Friday, October 31, 2008

In defense of ignorance

Tom Fleming at Chronicles:
Dan Larison on his Eunomia blog now on AmCon has drawn attention to our old friend Stacy McCain’s defense of ignorance. Palin and her supporters are virtuous, he is arguing, precisely because what they don’t know won’t hurt them. I fear, however, that it will hurt us. This is worth an entire issue of the magazine. Since Socrates (at least) we have understood that to pilot the ship of state requires skill, not just a good heart, especially when that ship is no longer a simple republican skiff but a nuclear powered submarine armed with missiles carrying nuclear warheads. Besides, it is easier to make a judgment of someone’s experience and competence than of the soundness of his heart.
The joy of limited government is that the ordinary citizen should be able to ignore politics, and most Americans do so. They are, therefore, generally ignorant of politics -- and certainly they are ignorant of the internecine disputes among conservatives. The average Republican voter in Pennsylvania sees Sean Hannity on TV and likes him. The same voter sees Pat Buchanan on TV and likes him, too. To this average voter, Hannity and Buchanan are both conservatives, allies against liberal Democrats, even though Buchanan and Hannity have very different philosophies and policy ideas.

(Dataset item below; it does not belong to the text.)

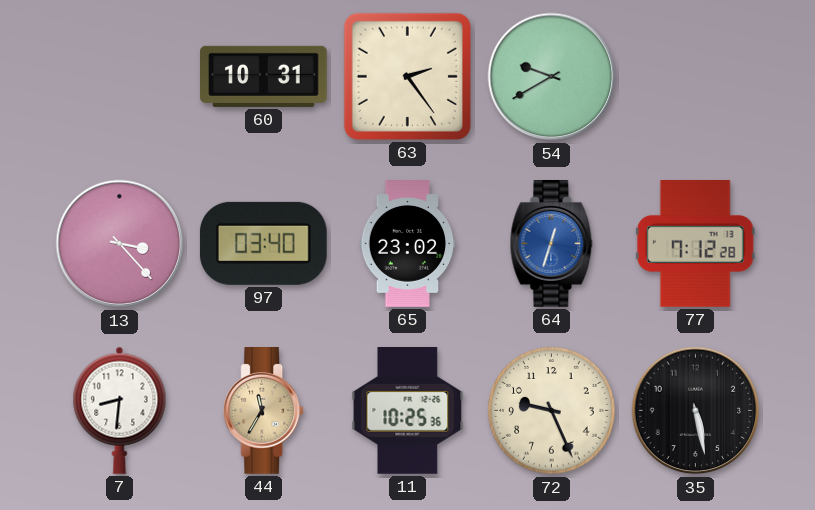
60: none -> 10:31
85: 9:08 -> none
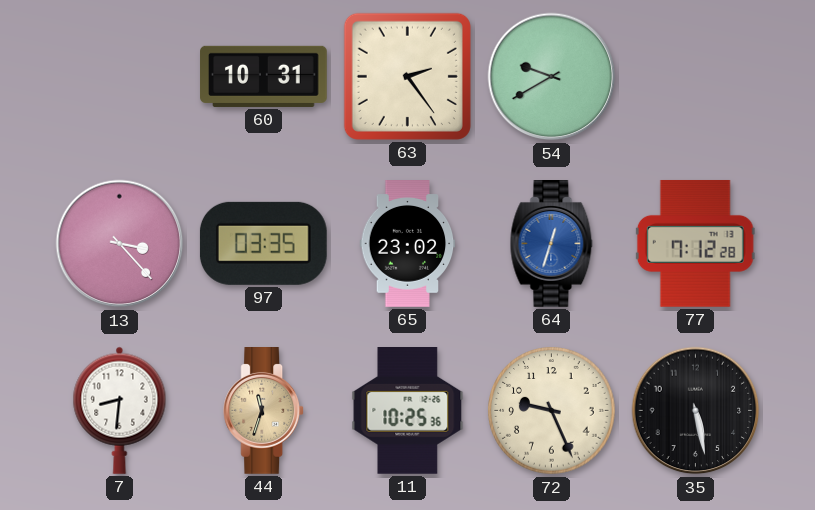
97: 03:40 -> 03:35
44: 11:35 -> 11:33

Sarah Palin is the governor of Alaska, a very popular and for all I know a very good governor. She apparently focused her attention on the job she was doing and, prior to being chosen as McCain's running mate, had paid little attention to the national and international issues that the presidential campaigns were talking about. Very good, I say -- I wouldn't want my governor to be obsessed with presidential politics, but rather to concentrate on doing his job as governor.

Palin's honest ignorance of presidential-level issues was held up as evidence that she is, or was, unprepared for the vice-presidency -- as if years of studying such issues were in itself qualification for the office. Evidence contradicts this idea.

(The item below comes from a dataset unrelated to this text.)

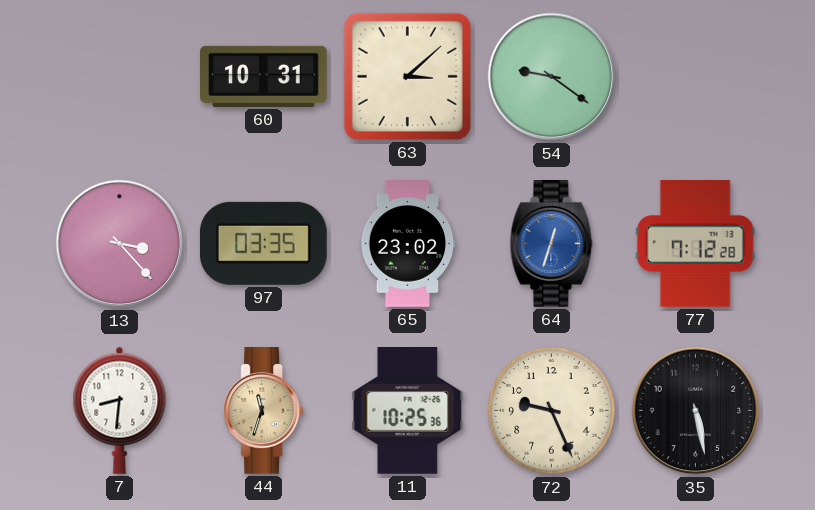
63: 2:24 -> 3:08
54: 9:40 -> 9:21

Sarah Palin is extraordinarily shrewd and is a natural as a politician. She figured out early on that some people on the McCain campaign are profoundly incompetent (hello, Tucker Bounds) and that other people on the McCain campaign are selfish and arrogant beyond words (you know who you are, sweetheart).

Sarah's shortcomings on Aug. 29 have been rapidly remedied, and by 2011 could be remedied entirely. Considering that she is the strongest, most viable alternative to Jeb Bush, I would suggest that some of her conservative critics should try to befriend her, and not merely join the sneering  snobs.


  1. Umnnnhhhh....there's also something called "the Cabinet."

    You know, Wise Men.

    Is Romney suddenly a Foreign Affairs expert? More than the ex-Sec-State who held the office for what, a week--? Larry Whatshishamurger?

  2. "The joy of limited government is that the ordinary citizen should be able to ignore politics, and most Americans do so." Well put.

    And absolutely, "the sneering snobs". Most of the antipathy toward her is snobbery, pure and simple. Very sad.

  3. Most of the antipathy towards the choice of Sarah Palin is that she has yet to distinguish herself in life. She is getting the choice now, as Governor of Alaska.

    She should have been left alone to learn how to lead, govern, and manage a complicated environment.

    2011, 2012 lets see what she has.

    I have to disagree that part of the beauty of our government is that we can ignore politics. I suppose one could stretch the concept of a representative democracy to include that, but the argument would hold most true for fascism. You can ignore politics because you have no choice.

    If I count my school district, city, county, state, and federal elected officials -- representatives, judges, and executives I find around 20-24 offices I have to vote for.

    I for one cannot expend the energy to keep track of what these people are doing, whether they are qualified or not, ... or even their names.